En outre, pour reprendre le proverbe « l’herbe est toujours plus verte ailleurs », la quête de l’extraordinaire peut également s’expliquer par d’autres sentiments humains. Dans ce cas il s’agit de la satisfaction et du désir. Ainsi ce que nous qualifions d’éternel insatisfait s’apparente aux formes d’amour que Platon décrit dans Le Banquet. En effet, selon le philosophe, le sentiment d’amour est généré par le désir de ce qui nous manque. De ce fait, si l’équation désir = manque n’est plus vraie, nous obtenons ainsi par analogie une fin du sentiment d’amour. C’est pourquoi, dans le cas des éternels insatisfaits, pour maintenir ce désir actif, il leur faut perpétuellement chercher ce qui leur manque. L’extraordinaire étant par définition quelque chose de difficile à obtenir, sans réelle finalité puisque l’extraordinaire peut se manifester de plusieurs formes, ces individus sont donc bel et bien dans une quête.
Ainsi, la nature biologique humaine semble être un point de convergence de nombreux facteurs expliquant cette quête de notre espèce pour l’extraordinaire.
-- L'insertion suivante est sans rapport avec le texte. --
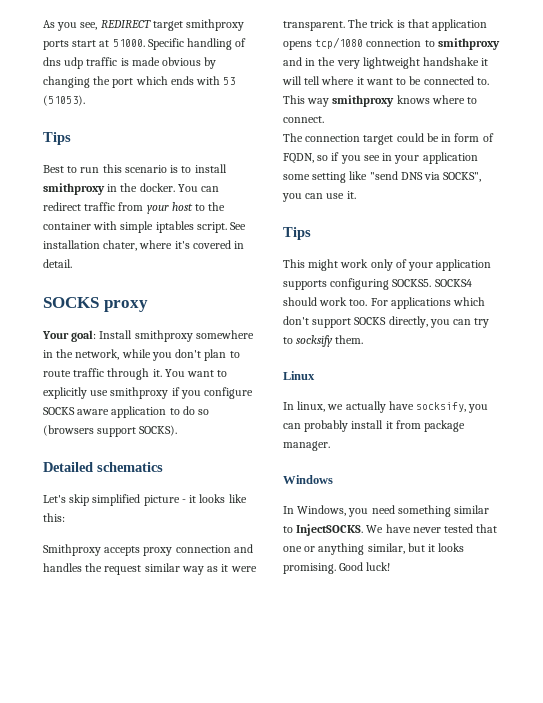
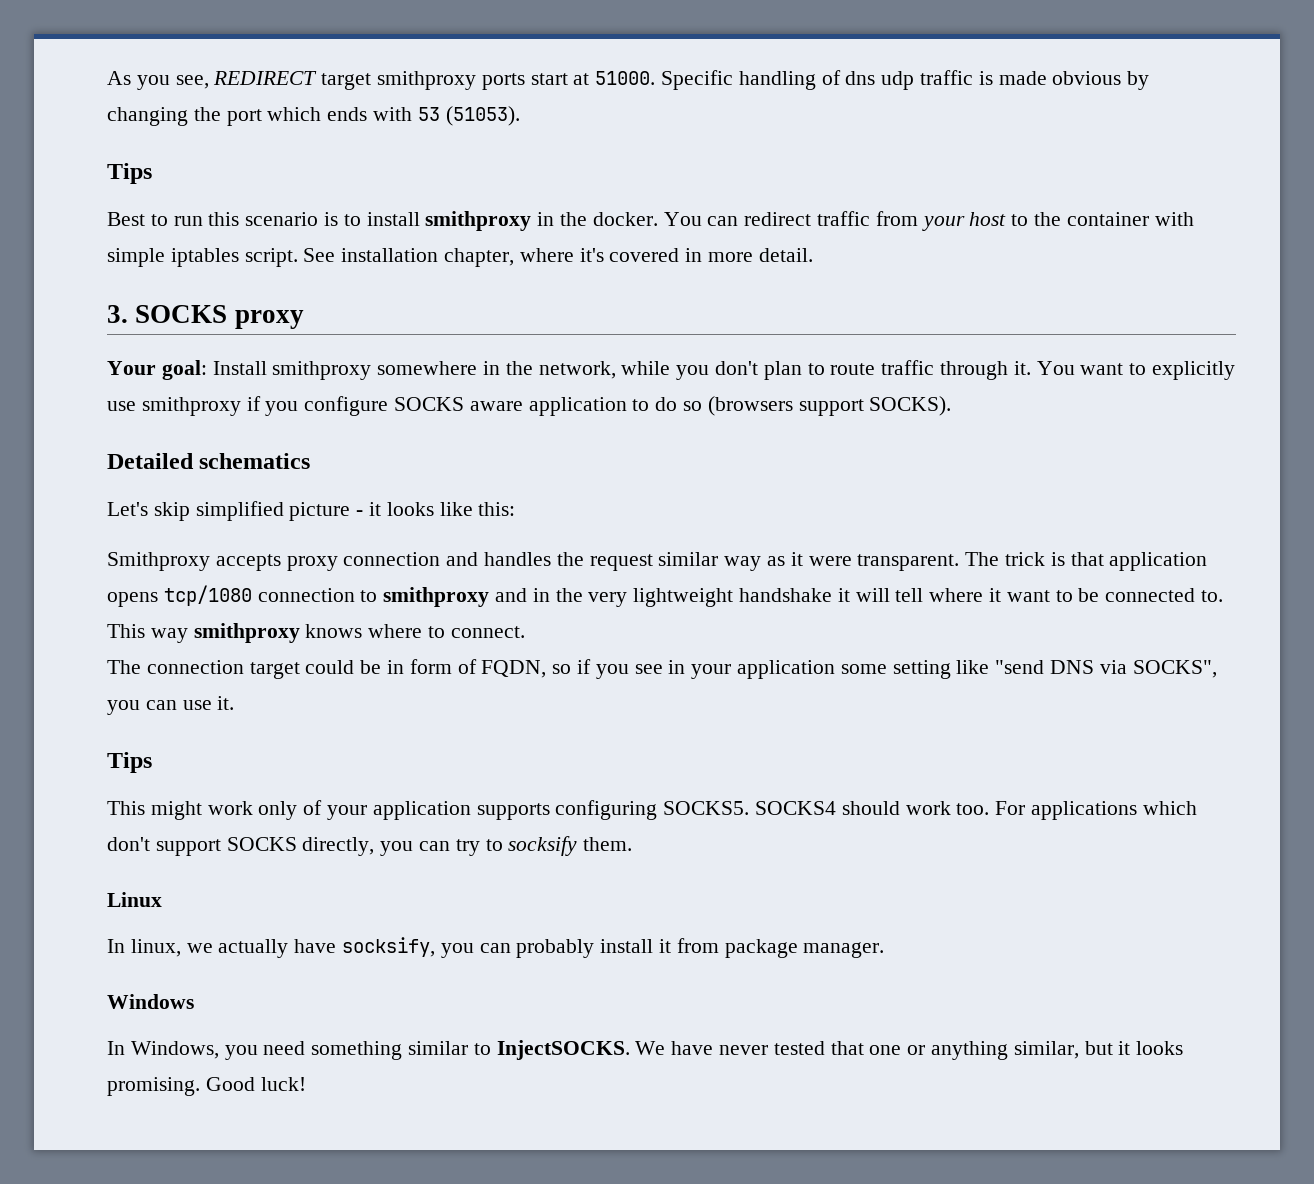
[103,240,138,251] chater, -> [444,248,515,267] chapter,
(245, 245) none -> [708,252,754,262] more
(72, 263) none -> [107,305,128,323] 3.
Cela n’est pas exhaustif et des éléments plus culturels auraient également pu être abordés. Néanmoins, nous pouvons nous accorder à dire que cette recherche est stimulante pour les individus qui l’opèrent, et est la source de nombreuses expériences, émotions et découvertes. Ce qui caractérise bien notre espèce. C’est pourquoi, je pense que même si elle peut rester vaine, cette quête doit être maintenue pour conserver notre humanité.